Esta é uma comunidade construída sobre um espaço comum, o mais antigo parque de campismo português, situado na Costa da Caparica. Sítio visitado por veraneantes, este é também um lugar habitado durante todo o ano há muitos anos. A curta-metragem “A Comunidade” (2012), vencedora do Grande Prémio Documentário da 20ª edição do Curtas Vila do Conde, tem esta comunidade campista como tema.
É a narrativa de um dia. Abre de manhã, na praia, onde publicidade área anuncia o concerto-baile noturno que fecha o filme. Começa fora do parque porque a comunidade se estende além dos limites do terreno, alimentando-se de uma forte ligação à costa. Mas há um fora e há um dentro. Fazer campismo não é apenas desfrutar do ar livre, viver uma vida saudável, é “gostar de conviver” (diz-se sobre o título em fundo preto). O retrato prossegue com um conjunto de imagens de tendas, avançados, e caravanas fechadas, vazias de presença humana, mas que vão sucessivamente mostrando esses elementos entreabertos.
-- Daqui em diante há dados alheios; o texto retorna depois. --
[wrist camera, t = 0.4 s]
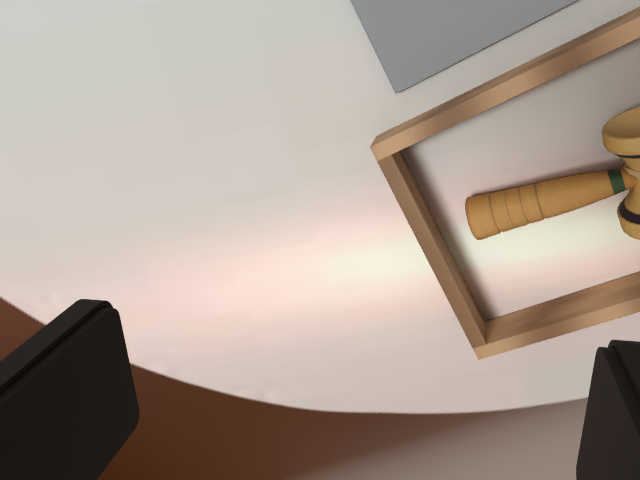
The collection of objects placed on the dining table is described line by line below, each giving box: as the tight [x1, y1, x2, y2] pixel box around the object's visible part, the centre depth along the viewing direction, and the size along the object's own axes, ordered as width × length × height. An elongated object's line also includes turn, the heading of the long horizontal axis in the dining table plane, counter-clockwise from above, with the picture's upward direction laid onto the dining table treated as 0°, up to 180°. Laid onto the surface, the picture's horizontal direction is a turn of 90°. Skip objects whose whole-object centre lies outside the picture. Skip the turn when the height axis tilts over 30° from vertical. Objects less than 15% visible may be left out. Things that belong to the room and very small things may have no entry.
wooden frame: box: [370, 7, 640, 360], centre depth 34 cm, size 25×17×3 cm
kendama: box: [465, 106, 640, 240], centre depth 33 cm, size 8×6×18 cm
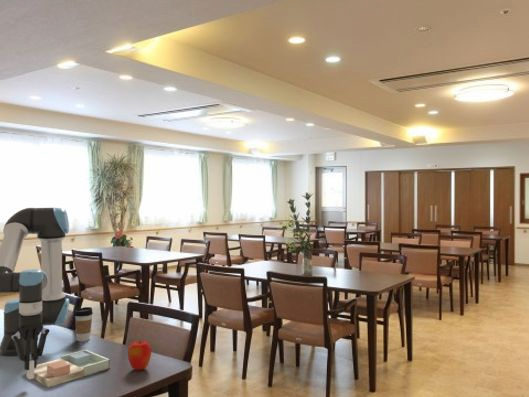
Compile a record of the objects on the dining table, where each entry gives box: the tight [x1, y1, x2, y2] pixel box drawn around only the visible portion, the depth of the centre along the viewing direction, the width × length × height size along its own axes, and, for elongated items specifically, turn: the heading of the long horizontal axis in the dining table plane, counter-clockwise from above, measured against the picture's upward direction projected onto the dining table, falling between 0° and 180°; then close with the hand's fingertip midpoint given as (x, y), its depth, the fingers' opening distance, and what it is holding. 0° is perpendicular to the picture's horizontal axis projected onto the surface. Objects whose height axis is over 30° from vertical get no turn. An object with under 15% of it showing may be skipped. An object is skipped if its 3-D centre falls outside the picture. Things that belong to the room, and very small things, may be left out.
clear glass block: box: [69, 352, 90, 366], centre depth 191 cm, size 6×6×3 cm
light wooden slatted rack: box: [25, 358, 85, 388], centre depth 178 cm, size 19×14×2 cm
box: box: [60, 349, 111, 377], centre depth 188 cm, size 19×11×4 cm, turn 50°
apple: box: [127, 340, 152, 371], centre depth 185 cm, size 9×9×12 cm
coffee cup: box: [74, 306, 94, 342], centre depth 224 cm, size 8×8×15 cm
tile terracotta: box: [47, 361, 70, 377], centre depth 175 cm, size 6×6×3 cm
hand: (30, 377), depth 167 cm, fingers closed
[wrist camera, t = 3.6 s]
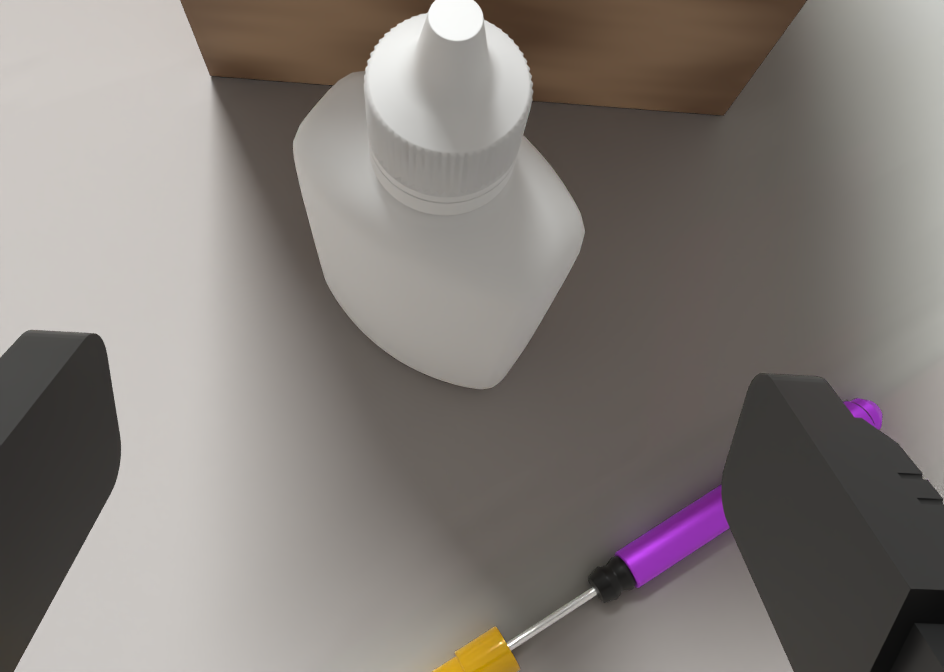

O primeiro de diversos testemunhos identificados surge depois. Todas as entrevistas são filmadas em interiores pela realizadora Salomé Lamas — os exteriores serão os locais coletivos nos quais a comunidade ganha corpo a partir destes comentários individuais. Com agudeza, a encenação corresponde à personalidade expressa e à relação manifesta dos entrevistados. Jerónimo Xista e a sua esposa aparecem lado a lado, tão próximos como as suas palavras que se complementam e se atropelam. Fernando Elias Nobre, barbudo de calções, descontraído, tem a perna direita aberta e fletida, e é um Pai Natal quando a época pede. Manuel e Maria Manuela Ginja, acomodados no avançado, não se olham nem se movem, e a câmara está mais afastada. Tânia e Joana falam desinibidas, enroladas em toalhas depois do duche, sentadas na cama com a perna esquerda dobrada por baixo da direita. Henrique e Maria Gonçalves surgem em dois planos distintos, ele encostado a uma divisória de braços trancados apoiados no joelho esquerdo, ela mais à frente de braços caídos, ele comprazido com a vida de campista, ela desagradada. André Sousa e Luísa do Carmo Gomes, filho e mãe negros, estão sentados frente a frente à mesa numa caravana, quase não vêm ao parque e não têm laços comunitários fortes, por isso decidiram vender o equipamento. Os traços de tribalismo branco adensam-se. João, Gustavo, e Rafael, miúdos sorridentes, ocupam um sofá e apontam uns para os outros dizendo-se os melhores amigos.
Aparece mais gente antes da noite, como José Camilo, que fala da suspeita de ligação entre a atividade associativa do campismo e a atividade política clandestina dos comunistas durante a ditadura fascista. O resto da comunidade é como uma família alargada que encontra alegria no que a constitui. Não admira que os momentos lúdicos, saboreados sem euforia, sobressaiam na convivência diária, da brincadeira ao desporto, do jogo à dança.